With the modern city (a la Hilbersheimer or Le Corbusier in the 1920s) having already unapologetically deleted all references to the past in favor of the ultra-new, is Dubai any worse for pulling out fantasies of the fictional past from its virginal desert? Perhaps there’s a sense that Dubai’s searing skylines, where towers congregate in a vision of ungrounded liberation, is what we in the West had predicted for our own cities back in the 1950s and ‘60s. Dubai, Singapore, Shanghai — they’ve built what we once proposed. And they’ve built it without our blessing or our cooperation.
In a few years’ time, we’ll likely reach that mythic moment when China and India will become the first and second economies in the world. After all, they’re already the largest in terms of sheer population. Outsourcing and imports indicate that there’s about to be even more of China, India, and the Middle East flooding the streets of Europe and the US. Surely the free market saw this coming?
Given this imminent emasculation of the West, does the critic scald and sneer precisely because he knows that the West created the first versions of the very things that places like Dubai now want — skyscrapers, central business districts, air-conditioning, frappucinos, Topshop, Justin Timberlake, the illusion of an endless power supply, corporate corruption, infinite consumer choice, and promiscuity without penalties?

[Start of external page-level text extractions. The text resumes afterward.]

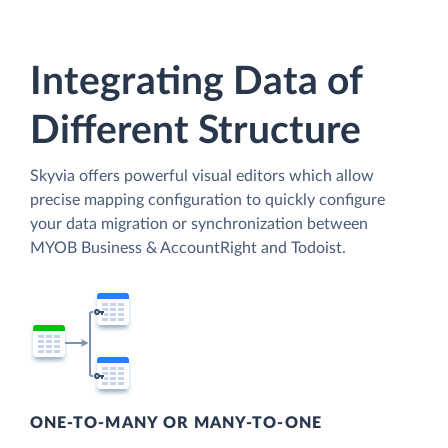
Integrating Data of
Different Structure
Skyvia offers powerful visual editors which allow
precise mapping configuration to quickly configure
your data migration or synchronization between
MYOB Business & AccountRight and Todoist.
ONE-TO-MANY OR MANY-TO-ONE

In Mary Shelley’s Frankenstein, Dr. Frankenstein’s biggest disappointment was that his creation didn’t love him. His biggest regret was setting the precedent in the first place.
Story of the story
So when do critics fail? When they form intractable judgments before they’ve even begun to open their eyes. It’s interesting to note that much of the critical dismissal is based on aesthetics. Endless acres of mirror-glass facades and a compulsive sampling of the world’s best (and worst) bits signify supposed aesthetic “unoriginality.” Here, aesthetics are read as an embedded form of political and ethical agency. In this reading, Clement Greenberg’s disdain for kitsch reigns supreme. Today’s heavyweights likewise deplore kitsch because it signifies depoliticized frivolity and easy, mindless foreplay for the masses.
The real story behind the phenomenon of Dubai is the “story of the story.” And that narrative is maybe more telling than anything you’ll find sprouting from the desert on the “shores of Araby.”
What is the story of the story? It’s the future history to be written about the unwieldy cast of players, crooks, charlatans, saviors, doom-mongerers, cowboys, and visionaries who have rushed or been pushed to commit to Dubai. This story will contextualize the myriad motives that drive the migratory mobilization: desire, hope, desperation, fear, and the belief that for this moment, this is the place to be.